Save Yourself for Marriage...Unless Marriage Is Not Saved For You

In mid-March, the HRC website reports that it is taking on a huge fight that is rather out of its comfort zone. It explains that the HRC offers its "support" (though I am starting to wonder what that support means outside of a pat on the back...digression) to Senators Frank Lautenberg and Barbara Lee who are introducing a bill that will repeal programs in school that offer an abstinence-only sexual education instruction. The HRC explains that it has long opposed these types of programs largely due to the fact that a government telling you to"save yourself for marriage" is highly ironic for LGBT youth who are concurrently told that they are not allowed the marriage that they would be saving themselves for. Amidst these ideas are obvious concerns about HIV and STI transfer when young children are sent into the world without knowledge about how contraceptives are necessary for much morethan avoiding pregnancy, and that pregnancy itself is not the only outcome in sexual intercourse.

What I appreciate so much about this post is that it is one of few posts that do not directly deal with the gay marriage debate. Though it is a central factor in the reasoning of the HRC to not support abstinence-only education, gay marriage is a footnote to the larger focus of the article. While I understand that it can be effective for an activist group to focus its energy onto one issue (i.e. gay marriage), I think that the HRC often looks past certain issues in the gay community and diminishes the entirety of the dialogue to one simply about gay rights. In this mindset, it
can be easy to overlook the cohesive expanse of the movement and all that it can entail. Here, however, the talk about HIV activism and the idea that not all people can wait for marriage is an important one to have.

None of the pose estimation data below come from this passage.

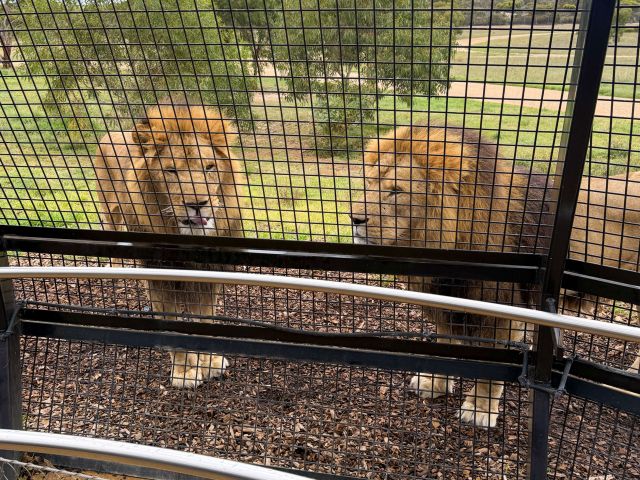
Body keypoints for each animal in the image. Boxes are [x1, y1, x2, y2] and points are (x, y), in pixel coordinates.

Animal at [94, 100, 246, 388]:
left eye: (209, 168)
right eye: (171, 171)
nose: (198, 204)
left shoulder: (208, 276)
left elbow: (206, 319)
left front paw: (209, 363)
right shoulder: (159, 276)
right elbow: (173, 325)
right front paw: (184, 373)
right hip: (109, 207)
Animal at [350, 125, 553, 428]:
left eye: (396, 191)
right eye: (369, 183)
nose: (354, 219)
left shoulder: (502, 311)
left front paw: (479, 409)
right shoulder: (443, 302)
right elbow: (444, 343)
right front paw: (434, 383)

In the future, it might even be worth mentioning that not all gay Americans are looking for a marriage. There is a large population in the country that are vehemently opposed to the institution in its heteronormative nature and its feeling that a religious institution should have legal footing in America. While marriage EQUALITY is obviously the main aim of the HRC, they might to well to determine ways to incorporate this subset of the homosexual community into the fight for gay rights.